### Provided records
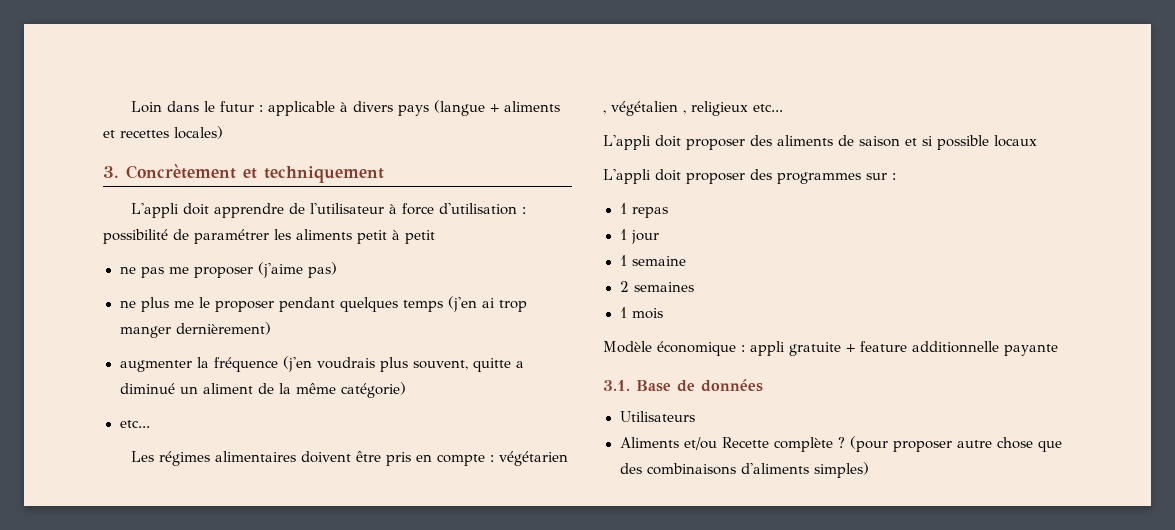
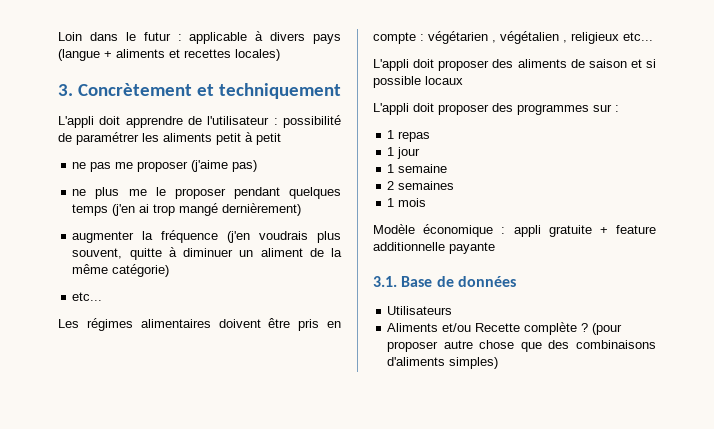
[389,203,518,215] à force d'utilisation -> (270, 120) none
[119,326,171,338] manger -> [179,203,219,216] mangé
[515,361,524,368] [119,383,175,394] a diminué -> [168,247,234,257] à diminuer

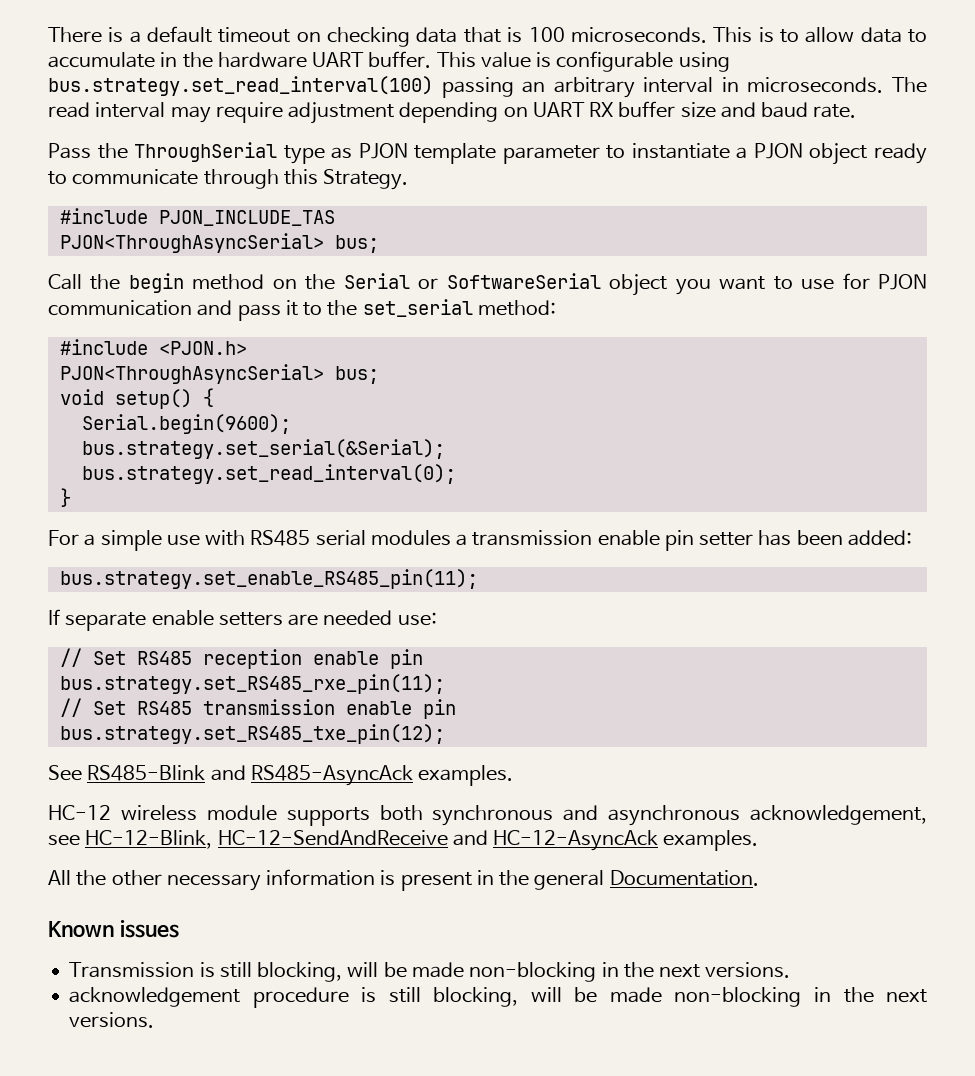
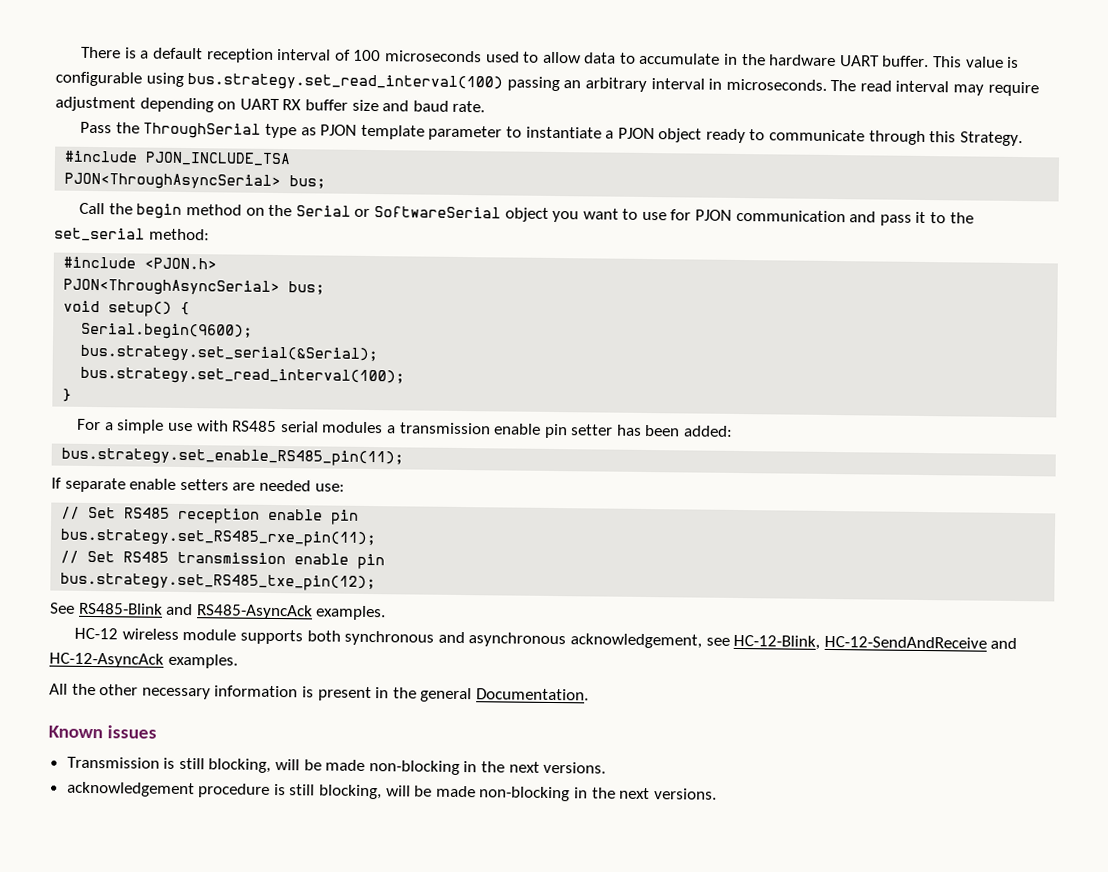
[218,27,774,47] timeout on checking data that is 100 microseconds. This is -> [206,48,520,63] reception interval of 100 microseconds used
[158,210,335,226] PJON_INCLUDE_TAS -> [145,151,292,167] PJON_INCLUDE_TSA
[81,464,456,484] bus.strategy.set_read_interval(0); -> [80,366,406,386] bus.strategy.set_read_interval(100);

### What the task requires
Repeat each line word for word, from the one with "[119,326,171,338] manger ->" down to the last line of the data, and keep the pictures out of it.

### Expected answer
[119,326,171,338] manger -> [179,203,219,216] mangé
[515,361,524,368] [119,383,175,394] a diminué -> [168,247,234,257] à diminuer

[218,27,774,47] timeout on checking data that is 100 microseconds. This is -> [206,48,520,63] reception interval of 100 microseconds used
[158,210,335,226] PJON_INCLUDE_TAS -> [145,151,292,167] PJON_INCLUDE_TSA
[81,464,456,484] bus.strategy.set_read_interval(0); -> [80,366,406,386] bus.strategy.set_read_interval(100);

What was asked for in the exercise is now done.